- Directed by: Bruno Ballouard
- Written by: Bruno Ballouard
- Produced by: Fabrice Préel-Cléach Clothilde Metral
- Starring: Salomé Stévenin Mehdi Dehbi Bruno Clairefond Thomas Chabrol Catherine Jacob
- Cinematography: Philippe Brelot
- Edited by: Antoine Le Bihen
- Production company: Offshore
- Distributed by: Zelig Films Distribution
- Release date: 22 October 2014;
- Running time: 90 minutes
- Country: France
- Language: French

= Lili Rose =

Lili Rose is a 2014 French film directed by Bruno Ballouard.

== Plot ==
Workers and poker players, Samir and Xavier are living day to day.
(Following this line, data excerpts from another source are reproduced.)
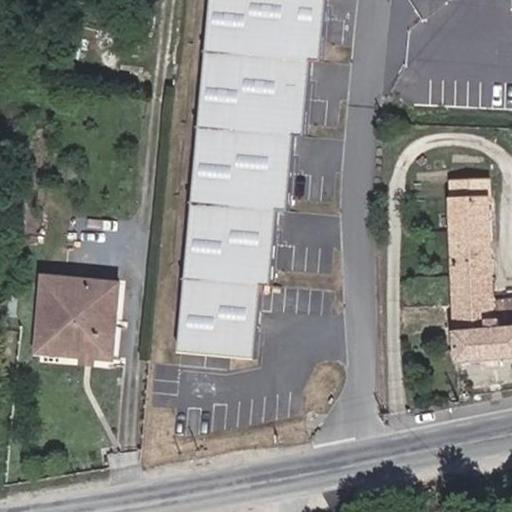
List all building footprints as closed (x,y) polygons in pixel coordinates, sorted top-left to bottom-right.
[(212,0),(182,348),(258,355),(264,280),(274,281),(280,205),(290,206),(297,130),(307,131),(313,55),(323,56),(327,0),(212,0)] [(123,289),(45,282),(40,349),(69,352),(69,361),(85,362),(88,362),(88,359),(95,360),(94,363),(97,363),(117,365),(123,289)] [(511,330),(466,333),(468,365),(511,360),(511,298),(508,298),(509,320),(511,318),(511,330)] [(69,352),(40,349),(39,358),(69,361),(69,352)] [(85,362),(85,370),(96,371),(97,363),(94,363),(95,360),(88,359),(88,362),(85,362)]
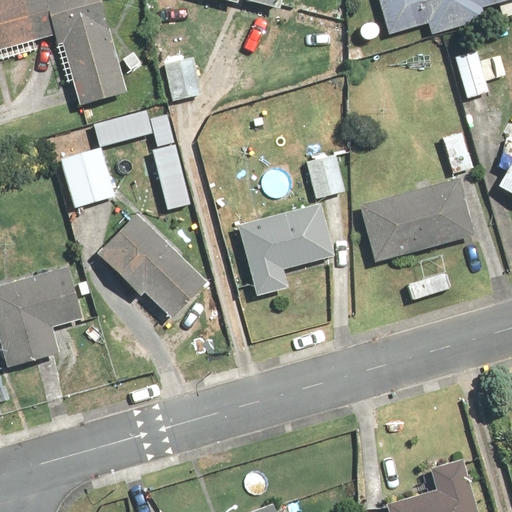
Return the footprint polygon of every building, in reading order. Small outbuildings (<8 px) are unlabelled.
[(7,0),(0,2),(0,54),(62,37),(81,106),(132,92),(106,0),(7,0)] [(288,0),(227,0),(244,4),(245,0),(247,0),(286,8),(288,0)] [(488,5),(493,3),(505,0),(382,0),(393,34),(431,22),(435,36),(492,19),(488,5)] [(460,56),(469,98),(492,93),(483,51),(460,56)] [(194,60),(170,64),(178,104),(201,99),(194,60)] [(467,132),(440,139),(448,174),(476,167),(467,132)] [(511,148),(502,166),(511,171),(502,187),(511,192),(511,148)] [(106,150),(65,161),(77,210),(119,199),(106,150)] [(339,154),(307,163),(317,199),(349,191),(339,154)] [(464,182),(364,206),(378,266),(478,241),(464,182)] [(292,289),(288,273),(337,261),(336,257),(324,207),(276,219),(242,226),(259,296),(292,289)] [(211,283),(166,239),(142,216),(103,256),(127,280),(147,299),(150,296),(176,320),(211,283)] [(58,331),(90,321),(74,268),(0,290),(0,327),(12,369),(65,353),(58,331)] [(390,511),(484,511),(471,459),(435,469),(441,490),(423,495),(388,504),(390,511)] [(284,511),(281,503),(254,511),(284,511)]
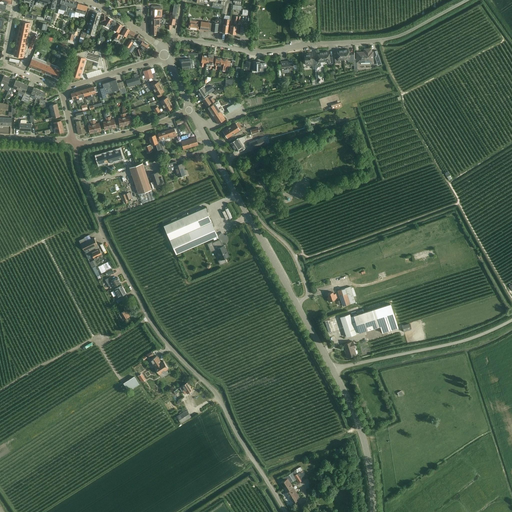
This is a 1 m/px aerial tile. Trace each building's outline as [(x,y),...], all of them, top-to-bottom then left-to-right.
[(48,0),(47,5),(47,6),(52,7),(51,10),(54,11),(56,0),(48,0)] [(66,0),(61,0),(59,8),(65,10),(64,14),(65,15),(73,17),(74,17),(75,14),(77,7),(78,3),(77,3),(66,0)] [(75,14),(74,17),(78,18),(79,17),(84,18),(85,15),(85,14),(88,6),(78,3),(77,7),(75,14)] [(161,6),(151,5),(151,16),(162,17),(162,9),(160,9),(161,6)] [(94,35),(101,13),(93,11),(88,10),(80,37),(84,38),(86,33),(94,35)] [(234,26),(230,25),(229,33),(235,34),(236,30),(237,30),(237,26),(238,24),(240,24),(240,17),(234,16),(234,23),(234,26)] [(108,17),(107,17),(103,24),(110,28),(110,29),(111,29),(113,26),(114,26),(114,27),(117,22),(108,17)] [(159,18),(151,18),(151,25),(161,26),(161,25),(163,25),(163,17),(159,17),(159,18)] [(189,23),(188,28),(198,30),(199,24),(199,21),(190,20),(190,23),(189,23)] [(39,22),(37,29),(44,31),(46,22),(41,21),(40,23),(39,22)] [(200,30),(216,32),(217,32),(218,24),(209,23),(209,22),(201,21),(200,30)] [(113,29),(119,33),(123,25),(117,22),(114,27),(113,29)] [(161,26),(151,25),(151,35),(159,35),(159,27),(161,27),(161,26)] [(127,35),(130,30),(125,27),(121,34),(126,37),(127,35)] [(127,35),(134,39),(137,34),(130,30),(127,35)] [(135,42),(140,45),(139,46),(145,50),(149,44),(143,40),(144,39),(138,34),(135,39),(136,39),(135,42)] [(99,50),(95,51),(94,53),(89,52),(89,50),(75,53),(75,55),(76,56),(71,75),(80,78),(86,58),(98,62),(97,66),(103,68),(103,69),(104,69),(99,49),(99,50)] [(348,49),(343,50),(344,60),(347,59),(347,61),(348,62),(353,62),(352,54),(349,55),(348,49)] [(359,56),(357,56),(357,59),(357,61),(357,62),(361,62),(361,64),(370,64),(370,62),(373,62),(372,52),(371,52),(371,49),(366,49),(366,52),(364,52),(359,52),(359,56)] [(340,60),(344,60),(343,50),(337,50),(337,56),(334,56),(335,63),(340,63),(340,60)] [(329,51),(323,52),(324,62),(328,61),(328,63),(329,64),(333,64),(332,56),(329,57),(329,51)] [(318,58),(314,58),(314,59),(314,66),(315,67),(315,69),(316,69),(318,67),(319,66),(321,65),(320,62),(324,62),(323,52),(317,52),(318,58)] [(309,66),(314,66),(314,59),(311,59),(310,53),(307,53),(307,54),(304,54),(305,65),(308,64),(309,66)] [(40,59),(33,56),(29,66),(31,67),(31,68),(35,70),(40,59)] [(222,58),(220,66),(220,69),(225,70),(226,67),(229,68),(230,61),(227,60),(227,59),(222,58)] [(47,62),(40,59),(35,70),(40,72),(40,71),(43,72),(47,62)] [(182,69),(193,68),(192,60),(190,61),(190,59),(181,60),(182,69)] [(288,70),(294,70),(297,70),(297,65),(293,65),(293,59),(288,59),(288,61),(280,62),(281,72),(284,72),(284,73),(288,72),(288,70)] [(266,62),(263,63),(260,62),(260,61),(253,61),(253,69),(252,69),(252,73),(257,73),(257,71),(263,71),(263,68),(266,68),(266,62)] [(54,65),(47,62),(43,72),(45,73),(45,74),(49,76),(54,65)] [(61,68),(54,65),(49,76),(54,77),(57,78),(57,77),(58,75),(61,68)] [(151,78),(152,79),(156,78),(155,73),(152,73),(151,69),(143,71),(146,80),(151,78)] [(128,87),(140,83),(137,74),(134,75),(135,78),(126,80),(128,87)] [(8,90),(10,85),(12,81),(9,80),(10,78),(4,75),(1,82),(4,84),(2,89),(8,91),(8,90)] [(112,92),(125,88),(123,81),(117,83),(116,79),(109,81),(112,92)] [(19,90),(22,83),(16,80),(15,82),(12,81),(10,85),(8,90),(7,94),(10,96),(13,88),(19,90)] [(104,87),(100,88),(103,98),(107,97),(106,94),(112,92),(109,81),(102,84),(104,87)] [(150,84),(154,91),(161,86),(158,82),(155,83),(154,81),(150,84)] [(19,90),(18,92),(24,94),(24,93),(25,92),(28,85),(22,83),(19,90)] [(161,86),(154,91),(158,98),(162,95),(161,93),(164,91),(161,86)] [(205,89),(203,86),(196,91),(201,98),(214,90),(211,86),(205,89)] [(30,96),(30,97),(35,99),(36,97),(39,90),(33,87),(30,95),(30,96)] [(88,88),(82,90),(84,96),(86,95),(88,100),(89,100),(91,99),(90,94),(88,88)] [(39,90),(36,97),(40,99),(39,102),(40,103),(44,100),(43,100),(46,93),(39,90)] [(211,98),(209,95),(202,100),(206,106),(214,101),(212,97),(211,98)] [(163,106),(170,102),(167,97),(160,101),(163,106)] [(207,108),(216,120),(218,124),(225,119),(217,106),(220,105),(218,101),(215,103),(207,108)] [(230,112),(241,106),(238,101),(228,107),(230,112)] [(173,107),(170,102),(163,106),(166,112),(173,107)] [(125,113),(123,114),(125,125),(131,124),(129,116),(126,116),(125,113)] [(110,116),(108,117),(110,129),(116,127),(114,119),(111,120),(110,116)] [(0,125),(11,126),(11,118),(0,117),(0,125)] [(31,131),(31,123),(27,123),(27,121),(26,120),(21,120),(20,121),(20,123),(19,131),(31,131)] [(95,120),(93,121),(95,132),(101,131),(99,123),(96,124),(95,120)] [(77,126),(76,126),(78,134),(86,133),(83,122),(80,122),(80,121),(76,122),(77,126)] [(227,138),(240,130),(235,123),(223,131),(227,138)] [(170,138),(177,136),(174,128),(158,134),(156,134),(158,141),(168,137),(168,138),(169,138),(170,138)] [(159,147),(160,146),(159,141),(157,141),(155,135),(149,137),(151,145),(155,144),(157,147),(158,150),(160,149),(159,147)] [(182,141),(184,148),(198,144),(195,137),(182,141)] [(230,143),(235,151),(238,149),(240,151),(246,148),(240,137),(230,143)] [(265,144),(263,137),(249,142),(252,149),(265,144)] [(120,149),(97,156),(99,164),(109,161),(109,163),(123,159),(120,149)] [(175,169),(178,177),(185,174),(182,163),(177,165),(176,161),(167,164),(169,171),(175,169)] [(138,194),(139,194),(151,190),(142,163),(129,167),(138,194)] [(151,174),(155,185),(160,183),(157,172),(151,174)] [(117,185),(109,188),(113,199),(121,196),(117,185)] [(154,199),(153,196),(151,190),(139,194),(142,203),(154,199)] [(163,226),(176,254),(218,236),(205,208),(163,226)] [(85,238),(79,240),(81,244),(84,250),(97,244),(94,238),(87,241),(85,238)] [(212,242),(207,244),(209,247),(213,246),(215,250),(216,249),(220,260),(218,261),(220,265),(227,262),(225,258),(229,256),(227,251),(226,251),(223,246),(222,246),(221,243),(219,239),(212,242)] [(97,244),(84,250),(86,255),(88,259),(93,256),(94,258),(102,254),(99,248),(97,244)] [(103,264),(98,267),(101,273),(106,271),(103,264)] [(109,277),(105,279),(107,283),(109,287),(110,288),(121,283),(118,277),(111,281),(109,277)] [(115,289),(113,290),(115,293),(116,295),(118,298),(119,297),(126,293),(122,285),(115,289)] [(343,306),(350,304),(344,288),(338,290),(343,306)] [(335,298),(337,298),(335,294),(333,294),(333,292),(327,294),(328,297),(327,298),(328,302),(335,299),(335,298)] [(390,304),(385,306),(350,317),(350,314),(340,317),(346,337),(380,326),(382,333),(398,328),(390,304)] [(122,320),(130,316),(126,310),(118,314),(122,320)] [(355,347),(354,344),(353,341),(344,344),(347,352),(345,352),(347,357),(356,355),(353,348),(355,347)] [(163,361),(161,362),(156,356),(154,357),(151,359),(150,360),(155,366),(154,367),(159,374),(162,372),(164,376),(168,373),(166,370),(168,368),(163,361)] [(130,380),(127,381),(132,389),(136,387),(131,379),(130,380)] [(187,393),(192,390),(187,383),(180,387),(182,391),(183,391),(185,394),(187,393)] [(181,423),(191,417),(187,410),(177,417),(181,423)] [(297,473),(294,475),(297,481),(295,482),(296,484),(302,481),(305,479),(300,471),(297,473)] [(293,503),(300,499),(287,478),(280,483),(293,503)]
They meet the pretty young bride Liza who thinks she has her future all mapped out.

== Cast ==
- Salomé Stévenin as Liza
- Mehdi Dehbi as Samir
- Bruno Clairefond as Xavier
- Thomas Chabrol as Pierrot
- Catherine Jacob as Pierrot's sister
- Xavier Robic as Franck
- Patrick Azam as Tony
- Abdelkrim Bahloul as Samir's uncle
- Freddy Viau as Freddy
- Claire Théodoly as Cécile
- Delphine Hecquet as Valérie
- Thierry Barbet as Michel
- Joseph Salou as Jojo
- Jeanne Clinchamp as Martine
- Sandrine Bodenes as Alice
- Olivier Quinzin as Simon
- Carine Bouquillon as Francine
- Gilles Janeyrand as Loulou
- Finnegan Oldfield as The pump attendant

==Production==
Filming took place in Langres (Haute-Marne), as well as in Brignogan, Lesneven, Meneham and Plounéour-Trez (Finistère).